Jack Wrighton - 02:22
That's the whole thing that you know, when you're when you're in one position, it's kind of easy to be like, Oh, you need to do this, you need to do that. And then when you find yourself kind of like,
Georgina Moore - 02:31
I know! Oh, my goodness, like, what am I doing? But also, I just realised I'm so seeing things now from the author's point of view, because very often someone really annoying, like me, crops up on the phone and says to someone, look could you just write 2000 words for My Weekly or Good Housekeeping for a short story and think that it's just you know quite an easy thing to do and now people are asking me to do that and I'm like, that is quite a big deal to you know when you've written a novel but it doesn't necessarily mean you're going to know how to write a short story for example or write a journalistic piece so I'm sort of now seeing things from the other side and realize how annoying I've been all these years.
Jack Wrighton - 03:13
Now on the podcast one thing we always love to do is talk to people about the books that they've loved, the books that have kind of shaped them and we always like to sort of start by going back to the past, going back to your childhood. What was that like for young Georgina and you know were you a reader or did reading come later on?
Georgina Moore - 03:35
Oh no I was always a reader. I look at my children now and I just, I feel very sad and sorry that there are so many other distractions that pull them away from reading because I didn't have any of that and I was properly bookish and I was thinking about the reading I did as a child and so many books are still so familiar to me. But I was wondering if that's because I revisited them all with my kids by reading them to them. So it's kind of that skew slightly. But I do really feel that I remember all the Janet and Alan Alberg books. So things like, when I came back to read to my children, Each Peach Pear Plum or Peepo or any of those, they just, I don't know whether it's sort of, it's something about the rhyming, isn't it?
04:20
And it's just in you and also the feeling you had at the end of Peepo when you suddenly get that shock. So I loved all those and there's one by the Albergs which I just was so desperate to go back to with my kids, which is Mrs. Wobble the Waitress, and it's just, it's absolutely brilliant. It's all about a waitress who's really bad. I think there was something about the chaotic Mrs. Wobble that really appealed to me and then the one probably that has one of the closest places in my heart is the Madeline books by Ludwig Bellomons, Bemelons… I don't actually know how I say his surname, but they are set in Paris and they're all about Madeline who goes to this sort of boarding school and they go out in pairs, they walk in pairs around Paris, and they've got the most beautiful drawings and they've made a film out of Madeline actually, she was always the naughty one. So she was always the one that would walk on on the sand, she'd walk on the bridge, and they'd be like, don't fall and she was always getting into adventures. And she just really staged me as a character.

Dataset extract:
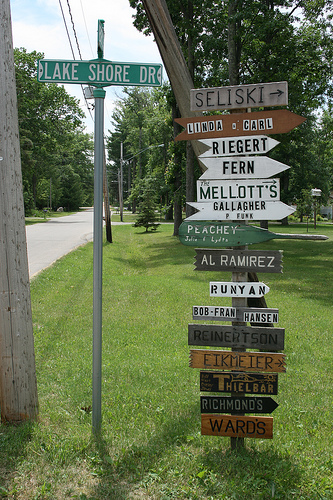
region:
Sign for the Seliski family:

What to work on:
Answer these questions about the podcast transcript:
(a) Which two magazines does Georgina Moore name when describing a request for a 2000-word short story?
(b) Which book by the Albergs was she desperate to go back to with her kids?
(c) In what city are the Madeline books set?
The data was taken from a separate source unrelated to the transcript.

Response to this exercise:
(a) My Weekly and Good Housekeeping
(b) Mrs. Wobble the Waitress
(c) Paris